KEY POINTS:
The Government's rejection of a Canadian bid for part of Auckland Airport has been applauded in some quarters but attacked by its major political rival - opening up a clear demarcation between Labour and National before this year's election.
As expected, Cabinet ministers David Parker and Clayton Cosgrove yesterday vetoed the Canada Pension Plan Investment Board's bid for 40 per cent of the airport.
They said they were not satisfied that the $1.8 billion deal was of benefit to New Zealand.
Their decision went against a recommendation from independent officials at the Overseas Investment Office, who said the deal did offer benefits and that they were likely to be substantial and identifiable.
The Canadian bidders have now walked away from the airport, and the chance of any other foreign investor taking a significant stake in the business under the present government appears non-existent.

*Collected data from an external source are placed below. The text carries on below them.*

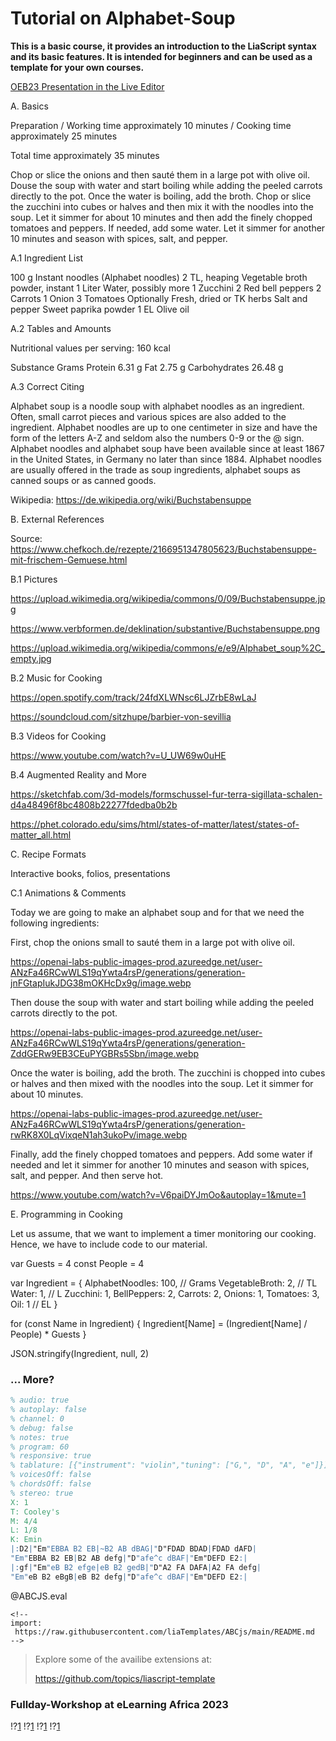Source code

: <!--
author:  André Dietrich; Sebastian Zug

mode:    Textbook

comment: Interactive LiaScript workshop

-->



# Tutorial on Alphabet-Soup

__This is a basic course, it provides an introduction to the LiaScript syntax and its basic features. It is intended for beginners and can be used as a template for your own courses.__

[OEB23 Presentation in the Live Editor](https://liascript.github.io/LiveEditor/?/show/file/https://raw.githubusercontent.com/LiaPlayground/OEB-2023/main/README.md)

A. Basics

Preparation / Working time approximately 10 minutes / Cooking time approximately 25 minutes

Total time approximately 35 minutes

Chop or slice the onions and then sauté them in a large pot with olive oil. Douse the soup with water and start boiling while adding the peeled carrots directly to the pot. Once the water is boiling, add the broth. Chop or slice the zucchini into cubes or halves and then mix it with the noodles into the soup. Let it simmer for about 10 minutes and then add the finely chopped tomatoes and peppers. If needed, add some water. Let it simmer for another 10 minutes and season with spices, salt, and pepper.

A.1 Ingredient List


100 g 	Instant noodles (Alphabet noodles)
2 TL, heaping 	Vegetable broth powder, instant
1 Liter 	Water, possibly more
1 Zucchini
2 Red bell peppers
2 Carrots
1 Onion
3 Tomatoes
Optionally
Fresh, dried or TK herbs
Salt and pepper
Sweet paprika powder
1 EL 	Olive oil 

A.2 Tables and Amounts

Nutritional values per serving: 160 kcal


Substance         Grams
Protein          6.31 g
Fat              2.75 g
Carbohydrates   26.48 g

A.3 Correct Citing

Alphabet soup is a noodle soup with alphabet noodles as an ingredient. Often, small carrot pieces and various spices are also added to the ingredient. Alphabet noodles are up to one centimeter in size and have the form of the letters A-Z and seldom also the numbers 0-9 or the @ sign. Alphabet noodles and alphabet soup have been available since at least 1867 in the United States, in Germany no later than since 1884. Alphabet noodles are usually offered in the trade as soup ingredients, alphabet soups as canned soups or as canned goods.

Wikipedia: https://de.wikipedia.org/wiki/Buchstabensuppe 


B. External References

Source: https://www.chefkoch.de/rezepte/2166951347805623/Buchstabensuppe-mit-frischem-Gemuese.html


B.1 Pictures

https://upload.wikimedia.org/wikipedia/commons/0/09/Buchstabensuppe.jpg

https://www.verbformen.de/deklination/substantive/Buchstabensuppe.png

https://upload.wikimedia.org/wikipedia/commons/e/e9/Alphabet_soup%2C_empty.jpg


B.2 Music for Cooking

https://open.spotify.com/track/24fdXLWNsc6LJZrbE8wLaJ

https://soundcloud.com/sitzhupe/barbier-von-sevillia


B.3 Videos for Cooking

https://www.youtube.com/watch?v=U_UW69w0uHE


B.4 Augmented Reality and More

https://sketchfab.com/3d-models/formschussel-fur-terra-sigillata-schalen-d4a48496f8bc4808b22277fdedba0b2b

https://phet.colorado.edu/sims/html/states-of-matter/latest/states-of-matter_all.html


C. Recipe Formats

Interactive books, folios, presentations


C.1 Animations & Comments

Today we are going to make an alphabet soup and for that we need the following ingredients:

First, chop the onions small to sauté them in a large pot with olive oil.

https://openai-labs-public-images-prod.azureedge.net/user-ANzFa46RCwWLS19qYwta4rsP/generations/generation-jnFGtapIukJDG38mOKHcDx9g/image.webp

Then douse the soup with water and start boiling while adding the peeled carrots directly to the pot.

https://openai-labs-public-images-prod.azureedge.net/user-ANzFa46RCwWLS19qYwta4rsP/generations/generation-ZddGERw9EB3CEuPYGBRs5Sbn/image.webp

Once the water is boiling, add the broth.
The zucchini is chopped into cubes or halves and then mixed with the noodles into the soup. 
Let it simmer for about 10 minutes.

https://openai-labs-public-images-prod.azureedge.net/user-ANzFa46RCwWLS19qYwta4rsP/generations/generation-rwRK8X0LqVixqeN1ah3ukoPv/image.webp


Finally, add the finely chopped tomatoes and peppers.
Add some water if needed and let it simmer for another 10 minutes and season with spices, salt, and pepper.
And then serve hot.

https://www.youtube.com/watch?v=V6paiDYJmOo&autoplay=1&mute=1


E. Programming in Cooking

Let us assume, that we want to implement a timer monitoring our cooking. Hence, we have to include code to our material.

var Guests = 4
const People = 4

var Ingredient = {
   AlphabetNoodles: 100, // Grams
   VegetableBroth: 2, // TL
   Water: 1, // L
   Zucchini: 1,
   BellPeppers: 2,
   Carrots: 2,
   Onions: 1,
   Tomatoes: 3,
   Oil: 1 // EL
}

for (const Name in Ingredient) {
   Ingredient[Name] = (Ingredient[Name] / People) * Guests
}

JSON.stringify(Ingredient, null, 2)

### ... More?

``` abc
% audio: true
% autoplay: false
% channel: 0
% debug: false
% notes: true
% program: 60
% responsive: true
% tablature: [{"instrument": "violin","tuning": ["G,", "D", "A", "e"]}]
% voicesOff: false
% chordsOff: false
% stereo: true
X: 1
T: Cooley's
M: 4/4
L: 1/8
K: Emin
|:D2|"Em"EBBA B2 EB|~B2 AB dBAG|"D"FDAD BDAD|FDAD dAFD|
"Em"EBBA B2 EB|B2 AB defg|"D"afe^c dBAF|"Em"DEFD E2:|
|:gf|"Em"eB B2 efge|eB B2 gedB|"D"A2 FA DAFA|A2 FA defg|
"Em"eB B2 eBgB|eB B2 defg|"D"afe^c dBAF|"Em"DEFD E2:|
```
@ABCJS.eval

```
<!--
import: 
 https://raw.githubusercontent.com/liaTemplates/ABCjs/main/README.md
-->
```

> Explore some of the availibe extensions at:
>
> https://github.com/topics/liascript-template

### Fullday-Workshop at eLearning Africa 2023

!?[1](https://www.youtube.com/watch?v=U_UW69w0uHE)
!?[1](https://www.youtube.com/watch?v=8UtlwH0o8FI)
!?[1](https://www.youtube.com/watch?v=DLk7cKb54IQ)
!?[1](https://www.youtube.com/watch?v=F1DY7_k6KtQ)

Mr Parker and Mr Cosgrove remain silent, but Labour is confident its rejection of the airport bid will be a vote-winner
Finance Minister Michael Cullen said he felt the ministers had made the right decision, and they might have arrived at the same conclusion even without the Cabinet's regulation change last month, making it harder for foreign investors to buy stakes in "strategic assets".
"We've not had a good experience of selling strategic assets overseas," Dr Cullen said.
"Telecom - a long defensive game held out the advance of telecommunications in NZ. Rail - a disaster for NZ's rail network. Air NZ - ended up with the Government having to buy back majority ownership."
But National, after looking uncertain on the issue weeks ago, yesterday ripped into the decision.
Leader John Key said the Government was playing with NZ's reputation among overseas investors.